> EXERCISE TEXT
□ □ □ □ □

Servers Are Not “Sentient”: Parties Debate Whether Machines Can Be Agents for Venue Purposes

  • February 28, 2020
  • Category: Top Insight

The Federal Circuit recently resolved a long-simmering district court split over a controversial venue rule in In re: Google, rejecting a prior decision that the presence of certain Google servers in an ISP data center each qualified as a “regular and established place of business”. Rather, the appeals court held that the “regular, physical presence of an employee or other agent of the defendant conducting the defendant’s business” is required “at the alleged ‘place of business’”—though it clarified that it was not deciding whether a machine could serve as an agent, nor the related question of whether a machine can accept service. NPE Personalized Media Communications, LLC (PMC) has since seized on this language, asserting in another campaign that similarly located Google servers qualify as agents under the Federal Circuit’s holding. Now, both Google and campaign codefendant Netflix have argued to the contrary, countering that machines presently lack the capacity to “consent” to act on behalf of a principal.

The Federal Circuit’s Evolution on Servers and Venue

As recently detailed by RPX, the Federal Circuit’s In re: Google decision was not the first time that the court has rebuked District Judge Rodney Gilstrap of the Eastern District of Texas for issuing what it has deemed an overly broad interpretation of the patent venue statute. In 2017, the appeals court rejected Judge Gilstrap’s attempt to establish a four-part, “totality of the circumstances” test for determining whether a defendant has a “regular and established place of business” in a district, holding in In re: Cray that Judge Gilstrap’s test deviated too far from the text of the statute.

The Federal Circuit—both a panel and the full court—initially declined to review the decision that led to In re: Google, issued in July 2018 in litigation filed by Seven Networks LLC (an NPE linked to Fortress Investment Group LLC) against Google. This caused some uncertainty among district courts, several of which issued a series of rulings that came to different conclusions from one another on venue with respect to the same Google Global Cache (GGC) servers at issue in the Seven Networks decision. The rejection of Google’s mandamus petition came over heated dissents from Circuit Judge Jimmie Reyna (one issued alongside the panel’s rejection of that petition, and another when the full court declined to step in), who warned that Judge Gilstrap’s decision could “reestablish nationwide venue” for many companies using computer hardware in their businesses.

□ □ □ □ □

> STUDY MATERIAL
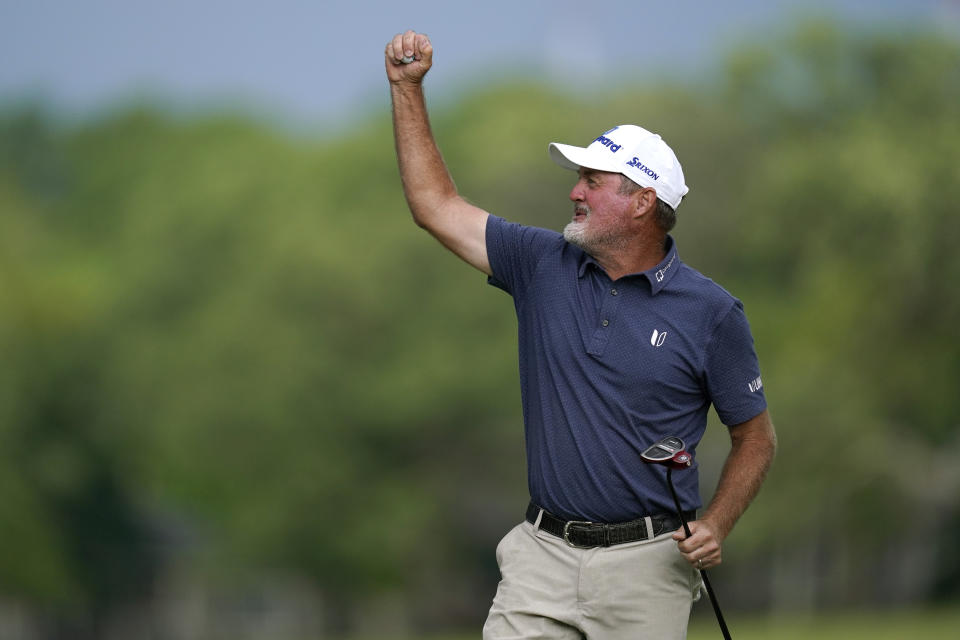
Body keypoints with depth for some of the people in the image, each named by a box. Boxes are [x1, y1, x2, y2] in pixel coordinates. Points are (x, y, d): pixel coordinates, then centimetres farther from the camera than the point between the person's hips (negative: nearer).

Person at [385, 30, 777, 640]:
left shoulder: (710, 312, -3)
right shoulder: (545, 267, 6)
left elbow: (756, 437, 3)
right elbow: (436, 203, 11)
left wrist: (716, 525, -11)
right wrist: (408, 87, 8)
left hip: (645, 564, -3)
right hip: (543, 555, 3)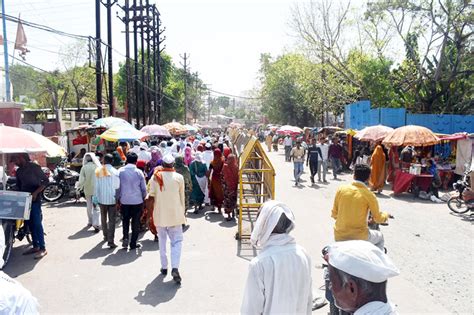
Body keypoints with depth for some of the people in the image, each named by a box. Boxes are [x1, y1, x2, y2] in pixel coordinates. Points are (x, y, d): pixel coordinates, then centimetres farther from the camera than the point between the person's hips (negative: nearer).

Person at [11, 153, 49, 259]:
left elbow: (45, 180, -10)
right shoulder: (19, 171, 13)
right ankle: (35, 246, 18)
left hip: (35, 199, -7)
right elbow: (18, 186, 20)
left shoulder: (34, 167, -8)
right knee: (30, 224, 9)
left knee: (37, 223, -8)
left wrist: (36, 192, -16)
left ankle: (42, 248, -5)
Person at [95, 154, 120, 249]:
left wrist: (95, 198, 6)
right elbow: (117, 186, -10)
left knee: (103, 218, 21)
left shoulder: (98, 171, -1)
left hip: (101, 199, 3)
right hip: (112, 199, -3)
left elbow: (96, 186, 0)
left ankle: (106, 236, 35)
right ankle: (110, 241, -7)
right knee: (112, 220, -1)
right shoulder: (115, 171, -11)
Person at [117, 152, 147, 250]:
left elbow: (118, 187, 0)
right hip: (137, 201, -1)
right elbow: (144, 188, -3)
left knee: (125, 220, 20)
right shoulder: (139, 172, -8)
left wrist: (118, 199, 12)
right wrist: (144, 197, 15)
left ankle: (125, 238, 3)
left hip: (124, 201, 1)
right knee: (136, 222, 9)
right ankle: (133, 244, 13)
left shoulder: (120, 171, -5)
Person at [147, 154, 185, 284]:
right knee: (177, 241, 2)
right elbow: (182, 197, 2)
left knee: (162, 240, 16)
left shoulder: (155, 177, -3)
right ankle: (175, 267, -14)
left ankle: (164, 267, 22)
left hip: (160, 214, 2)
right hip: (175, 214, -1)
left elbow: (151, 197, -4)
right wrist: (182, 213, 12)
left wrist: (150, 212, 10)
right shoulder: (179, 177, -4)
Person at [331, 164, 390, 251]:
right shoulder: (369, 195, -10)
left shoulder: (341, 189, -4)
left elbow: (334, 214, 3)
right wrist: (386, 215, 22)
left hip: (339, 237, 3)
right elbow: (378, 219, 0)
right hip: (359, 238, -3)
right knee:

□ □ □ □ □

> AIM OF THE TASK
In the article on servers and patent venue, which circuit judge dissented when Google's mandamus petition was rejected? The listing comes from a different source than the article on servers and patent venue.

> FINISHED EXERCISE
Circuit Judge Jimmie Reyna.